◆ **Task statement**
Give again, word for word, every line in the entries below from the line with "X800100Y520700D03*" up to and including the line with "X840994Y607187D01*", and no other line.
[[ Dataset records, beginning ]]
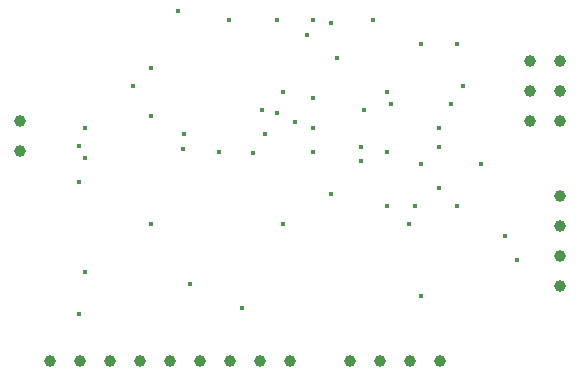
<source format=gbr>
%TF.GenerationSoftware,KiCad,Pcbnew,(6.0.0)*%
%TF.CreationDate,2022-01-07T19:37:29+08:00*%
%TF.ProjectId,pj4_MCU,706a345f-4d43-4552-9e6b-696361645f70,1*%
%TF.SameCoordinates,Original*%
%TF.FileFunction,Plated,1,4,PTH,Drill*%
%TF.FilePolarity,Positive*%
%FSLAX46Y46*%
G04 Gerber Fmt 4.6, Leading zero omitted, Abs format (unit mm)*
G04 Created by KiCad (PCBNEW (6.0.0)) date 2022-01-07 19:37:29*
%MOMM*%
%LPD*%
G01*
G04 APERTURE LIST*
%TA.AperFunction,ViaDrill*%
%ADD10C,0.400000*%
%TD*%
%TA.AperFunction,ComponentDrill*%
%ADD11C,1.000000*%
%TD*%
G04 APERTURE END LIST*
D10*
X116332000Y-120904000D03*
X116332000Y-123952000D03*
X116332000Y-135128000D03*
X116840000Y-119380000D03*
X116840000Y-121920000D03*
X116840000Y-131572000D03*
X120904000Y-115824000D03*
X122428000Y-114300000D03*
X122428000Y-118364000D03*
X122428000Y-118364000D03*
X122428000Y-127508000D03*
X124714000Y-109474000D03*
X125168770Y-121133505D03*
X125209500Y-119887941D03*
X125775980Y-132588000D03*
X128174020Y-121412000D03*
X129032000Y-110236000D03*
X130147540Y-134620000D03*
X131037472Y-121518875D03*
X131811972Y-117856000D03*
X132080000Y-119888000D03*
X133096000Y-110236000D03*
X133096000Y-118147500D03*
X133604000Y-116332000D03*
X133604000Y-127508000D03*
X134615693Y-118876307D03*
X135636000Y-111543500D03*
X136144000Y-110236000D03*
X136144000Y-116840000D03*
X136144000Y-119380000D03*
X136144000Y-121412000D03*
X137668000Y-110527500D03*
X137668000Y-124968000D03*
X138176000Y-113500500D03*
X140208000Y-120962469D03*
X140208000Y-122211500D03*
X140449500Y-117856000D03*
X141224000Y-110236000D03*
X142398020Y-116332000D03*
X142398020Y-121412000D03*
X142448020Y-125984000D03*
X142748000Y-117348000D03*
X144272000Y-127508000D03*
X144780000Y-125984000D03*
X145288000Y-112268000D03*
X145288000Y-122428000D03*
X145288000Y-133604000D03*
X146812000Y-119380000D03*
X146812000Y-120962469D03*
X146812000Y-124460000D03*
X147828000Y-117348000D03*
X148336000Y-112268000D03*
X148336000Y-125984000D03*
X148844000Y-115824000D03*
X150368000Y-122428000D03*
X152400000Y-128524000D03*
X153411701Y-130560299D03*
D11*
%TO.C,BT1*%
X111318000Y-118806000D03*
X111318000Y-121346000D03*
%TO.C,J1*%
X113868000Y-139126000D03*
X116408000Y-139126000D03*
X118948000Y-139126000D03*
X121488000Y-139126000D03*
X124028000Y-139126000D03*
X126568000Y-139126000D03*
X129108000Y-139126000D03*
X131648000Y-139126000D03*
X134188000Y-139126000D03*
%TO.C,J4*%
X139258000Y-139126000D03*
X141798000Y-139126000D03*
X144338000Y-139126000D03*
X146878000Y-139126000D03*
%TO.C,J2*%
X154498000Y-113726000D03*
X154498000Y-116266000D03*
X154498000Y-118806000D03*
X157038000Y-113726000D03*
X157038000Y-116266000D03*
X157038000Y-118806000D03*
%TO.C,J3*%
X157038000Y-125166000D03*
X157038000Y-127706000D03*
X157038000Y-130246000D03*
X157038000Y-132786000D03*
M02*

</source>
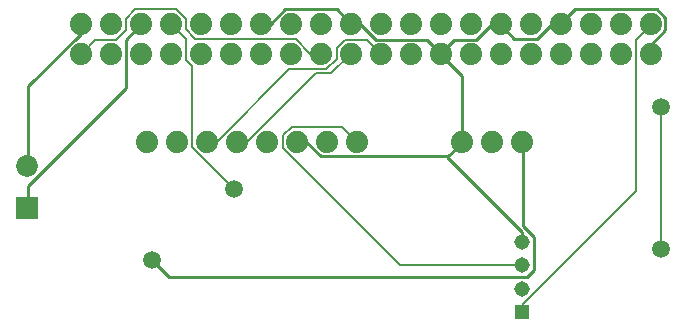
<source format=gbr>
G04 EAGLE Gerber RS-274X export*
G75*
%MOMM*%
%FSLAX34Y34*%
%LPD*%
%INBottom Copper*%
%IPPOS*%
%AMOC8*
5,1,8,0,0,1.08239X$1,22.5*%
G01*
%ADD10C,1.879600*%
%ADD11R,1.308000X1.308000*%
%ADD12C,1.308000*%
%ADD13R,1.850000X1.850000*%
%ADD14C,1.850000*%
%ADD15C,0.203200*%
%ADD16C,1.500000*%
%ADD17C,0.254000*%


D10*
X591566Y594868D03*
X616966Y594868D03*
X642366Y594868D03*
X667766Y594868D03*
X693166Y594868D03*
X718566Y594868D03*
X743966Y594868D03*
X769366Y594868D03*
X794766Y594868D03*
X820166Y594868D03*
X845566Y594868D03*
X870966Y594868D03*
X896366Y594868D03*
X896366Y620268D03*
X870966Y620268D03*
X845566Y620268D03*
X820166Y620268D03*
X794766Y620268D03*
X769366Y620268D03*
X743966Y620268D03*
X718566Y620268D03*
X693166Y620268D03*
X667766Y620268D03*
X642366Y620268D03*
X616966Y620268D03*
X591566Y620268D03*
X921766Y594868D03*
X921766Y620268D03*
X947166Y594868D03*
X947166Y620268D03*
X972566Y594868D03*
X972566Y620268D03*
X997966Y594868D03*
X997966Y620268D03*
X1023366Y594868D03*
X1023366Y620268D03*
X1048766Y594868D03*
X1048766Y620268D03*
X1074166Y594868D03*
X1074166Y620268D03*
D11*
X965200Y376400D03*
D12*
X965200Y396400D03*
X965200Y416400D03*
X965200Y436400D03*
D13*
X546100Y465100D03*
D14*
X546100Y500100D03*
D10*
X647700Y520700D03*
X673100Y520700D03*
X698500Y520700D03*
X723900Y520700D03*
X749300Y520700D03*
X774700Y520700D03*
X800100Y520700D03*
X825500Y520700D03*
X914400Y520700D03*
X939800Y520700D03*
X965200Y520700D03*
D15*
X1082802Y550291D02*
X1082802Y430276D01*
X794766Y595630D02*
X785876Y595630D01*
X773430Y608076D01*
X688086Y608076D01*
X680085Y616077D01*
X680085Y624967D01*
X672084Y632968D01*
X637413Y632968D01*
X629412Y624967D01*
X629412Y615188D01*
X621411Y607187D01*
X603631Y607187D01*
X592074Y595630D01*
X794766Y595630D02*
X794766Y594868D01*
X592074Y595630D02*
X591566Y594868D01*
X861441Y416941D02*
X964565Y416941D01*
X861441Y416941D02*
X762762Y515620D01*
X762762Y526288D01*
X769874Y533400D01*
X812546Y533400D01*
X824992Y520954D01*
X964565Y416941D02*
X965200Y416400D01*
X825500Y520700D02*
X824992Y520954D01*
D16*
X1082802Y550291D03*
X1082802Y430276D03*
D17*
X783209Y520065D02*
X775208Y520065D01*
X783209Y520065D02*
X794766Y508508D01*
X901446Y508508D02*
X902335Y508508D01*
X901446Y508508D02*
X794766Y508508D01*
X902335Y508508D02*
X913892Y520065D01*
X775208Y520065D02*
X774700Y520700D01*
X913892Y520065D02*
X914400Y520700D01*
X964565Y444500D02*
X964565Y436499D01*
X964565Y444500D02*
X901446Y507619D01*
X964565Y436499D02*
X965200Y436400D01*
X901446Y507619D02*
X901446Y508508D01*
X828548Y619633D02*
X820547Y619633D01*
X828548Y619633D02*
X840994Y607187D01*
X884555Y607187D01*
X896112Y595630D01*
X820547Y619633D02*
X820166Y620268D01*
X896112Y595630D02*
X896366Y594868D01*
X938784Y619633D02*
X946785Y619633D01*
X938784Y619633D02*
X926338Y607187D01*
X907669Y607187D01*
X897001Y596519D01*
X946785Y619633D02*
X947166Y620268D01*
X897001Y596519D02*
X896366Y594868D01*
X989457Y619633D02*
X997458Y619633D01*
X989457Y619633D02*
X977900Y608076D01*
X958342Y608076D01*
X947674Y618744D01*
X997458Y619633D02*
X997966Y620268D01*
X947674Y618744D02*
X947166Y620268D01*
X1074801Y603631D02*
X1074801Y595630D01*
X1074801Y603631D02*
X1086358Y615188D01*
X1086358Y625856D01*
X1079246Y632968D01*
X1009904Y632968D01*
X998347Y621411D01*
X1074166Y594868D02*
X1074801Y595630D01*
X998347Y621411D02*
X997966Y620268D01*
X752094Y620522D02*
X744093Y620522D01*
X752094Y620522D02*
X764540Y632968D01*
X808101Y632968D01*
X819658Y621411D01*
X744093Y620522D02*
X743966Y620268D01*
X819658Y621411D02*
X820166Y620268D01*
X546735Y483616D02*
X546735Y465836D01*
X546735Y483616D02*
X629412Y566293D01*
X629412Y607187D01*
X641858Y619633D01*
X546735Y465836D02*
X546100Y465100D01*
X641858Y619633D02*
X642366Y620268D01*
X913892Y576961D02*
X913892Y521843D01*
X913892Y576961D02*
X897001Y593852D01*
X913892Y521843D02*
X914400Y520700D01*
X897001Y593852D02*
X896366Y594868D01*
X965454Y520065D02*
X965454Y449834D01*
X975233Y440055D01*
X975233Y412496D01*
X969010Y406273D01*
X665861Y406273D01*
X651637Y420497D01*
X965200Y520700D02*
X965454Y520065D01*
X591185Y612521D02*
X591185Y619633D01*
X591185Y612521D02*
X546735Y568071D01*
X546735Y500507D01*
X591185Y619633D02*
X591566Y620268D01*
X546735Y500507D02*
X546100Y500100D01*
D16*
X651637Y420497D03*
D15*
X724535Y520954D02*
X732536Y520954D01*
X790321Y578739D01*
X803656Y578739D01*
X819658Y594741D01*
X724535Y520954D02*
X723900Y520700D01*
X819658Y594741D02*
X820166Y594868D01*
X706755Y520954D02*
X698754Y520954D01*
X706755Y520954D02*
X768096Y582295D01*
X799211Y582295D01*
X808101Y591185D01*
X808101Y600075D01*
X815213Y607187D01*
X833882Y607187D01*
X845439Y595630D01*
X698754Y520954D02*
X698500Y520700D01*
X845566Y594868D02*
X845439Y595630D01*
X720979Y480949D02*
X685419Y516509D01*
X685419Y584962D01*
X680085Y590296D01*
X680085Y608076D01*
X668528Y619633D01*
X667766Y620268D01*
D16*
X720979Y480949D03*
D15*
X965454Y383159D02*
X965454Y376936D01*
X965454Y383159D02*
X1061466Y479171D01*
X1061466Y607187D01*
X1073912Y619633D01*
X965454Y376936D02*
X965200Y376400D01*
X1073912Y619633D02*
X1074166Y620268D01*
M02*

</source>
[[ Dataset records, end ]]
◆ **Task output**
X800100Y520700D03*
X825500Y520700D03*
X914400Y520700D03*
X939800Y520700D03*
X965200Y520700D03*
D15*
X1082802Y550291D02*
X1082802Y430276D01*
X794766Y595630D02*
X785876Y595630D01*
X773430Y608076D01*
X688086Y608076D01*
X680085Y616077D01*
X680085Y624967D01*
X672084Y632968D01*
X637413Y632968D01*
X629412Y624967D01*
X629412Y615188D01*
X621411Y607187D01*
X603631Y607187D01*
X592074Y595630D01*
X794766Y595630D02*
X794766Y594868D01*
X592074Y595630D02*
X591566Y594868D01*
X861441Y416941D02*
X964565Y416941D01*
X861441Y416941D02*
X762762Y515620D01*
X762762Y526288D01*
X769874Y533400D01*
X812546Y533400D01*
X824992Y520954D01*
X964565Y416941D02*
X965200Y416400D01*
X825500Y520700D02*
X824992Y520954D01*
D16*
X1082802Y550291D03*
X1082802Y430276D03*
D17*
X783209Y520065D02*
X775208Y520065D01*
X783209Y520065D02*
X794766Y508508D01*
X901446Y508508D02*
X902335Y508508D01*
X901446Y508508D02*
X794766Y508508D01*
X902335Y508508D02*
X913892Y520065D01*
X775208Y520065D02*
X774700Y520700D01*
X913892Y520065D02*
X914400Y520700D01*
X964565Y444500D02*
X964565Y436499D01*
X964565Y444500D02*
X901446Y507619D01*
X964565Y436499D02*
X965200Y436400D01*
X901446Y507619D02*
X901446Y508508D01*
X828548Y619633D02*
X820547Y619633D01*
X828548Y619633D02*
X840994Y607187D01*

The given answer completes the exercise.